Swordsmen, de Peter Chan (2011) L'histoire : En 1917, un paysan chinois tue, en grande partie par accident, deux dangereux criminels. Il devient un héros, mais un détective le soupçonne de dissimuler un passé d'assassin...Le cinéma hongkongais a perdu de sa superbe depuis la rétrocession de l'ex-colonie anglaise à la Chine : malgré tout, il continue de livrer, de temps à autre, un film de genre qui explose la concurrence. Pour quelle raison ? Parce qu'il se permet tout. Peu lui importe les conventions d'un genre : ainsi, avec
Wu Xia (titre que je préfère à ceux choisis pour l'exploitation française ou américaine), Peter Chan, qu'on n'attendait pas à un tel niveau, peut enchaîner des scènes naturalistes sur la paysannerie et d'autres qui donnent l'impression que
Les Experts se sont invités dans la Chine du début du siècle dernier. De la récolte de riz en plein brouillard à la vision des organes internes de victimes en CGI : il n'y a qu'un pas. Mieux encore : il parvient à trouver l'équilibre entre l'hommage aux productions Shaw Brothers et l'oeuvre idéale pour dépuceler les néophytes.
Car ce film qui débute comme un
History of Violence à la sauce chinoise bifurque en cours de route pour offrir une vision modernisée du Sabreur Manchot : pas une mauvaise chose en soi, tant le film de David Cronenberg s'effondrait quelque peu dans son dernier acte et ne pouvait servir de modèle sur la longueur (rester fidèle au roman graphique qu'il adaptait aurait été plus judicieux). Mais revenons au personnage de Donnie Yen, qui prouve une fois de plus qu'il a franchi un cap depuis
Ip Man : exit les tics de
bogossitude, il se montre ici tout autant crédible en humble paysan qu'en tueur sanguinaire repenti. Et la relation qu'il noue avec l'enquêteur interprété par l'excellent Takeshi Kaneshiro, mix réussi de Sherlock Holmes et de Gil Grissom, donne tout son sel à la première heure du métrage : il faut voir ce dernier s'attaquer à plusieurs reprises au premier, dans l'espoir de le voir révéler sa nature d'assassin. L'humour est au rendez-vous et si l'action est rare, elle est de premier choix.
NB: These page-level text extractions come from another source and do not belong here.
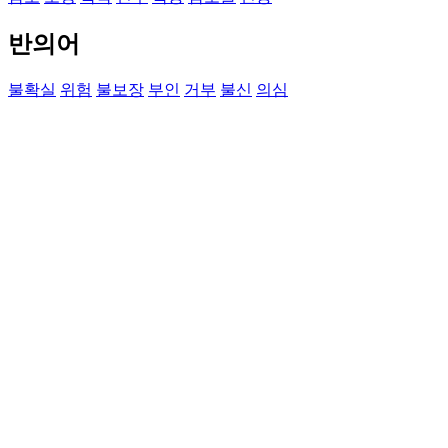
반의어
불확실
위험
불보장
부인
거부
불신
의심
J'irai même jusqu'à dire que le combat revu sous un angle différent, une merveille de mise en scène, s'impose comme ce que j'ai vu de plus inventif dans le genre depuis longtemps. La rupture de ton qui suit l'affrontement entre Donnie Yen et Kara Hui laissera peut-être quelques spectateurs sur le carreau, mais elle permet de ressortir une légende de sa maison de retraite : Jimmy Wang Yu, le sabreur manchot originel, première superstar du cinéma d'arts martiaux hongkongais. Si l'on peut déplorer une moins bonne gestion du rythme dans ce dernier acte, il rend hommage à tout un pan de cinéma aujourd'hui révolu. A une époque où les
wu xia pians manquent d'énergie et/ou d'ampleur, ce retour aux sources se présente comme salutaire : d'autant plus qu'il ne se contente pas de singer le passé, ne serait-ce qu'à travers sa mise en scène riche en effets
next gen, plus jouissifs qu'agaçants (voir le travelling sur Donnie Yen, lorsque sa véritable identité s'impose à tous).
A la fois référentiel et original, tourné vers le passé sans pour autant oublier le présent,
Wu Xia s'impose comme le meilleur film du genre de ces dernières années. Les Donnie Yen
haters peuvent garder le silence : il est bel et bien l'homme fort de HK.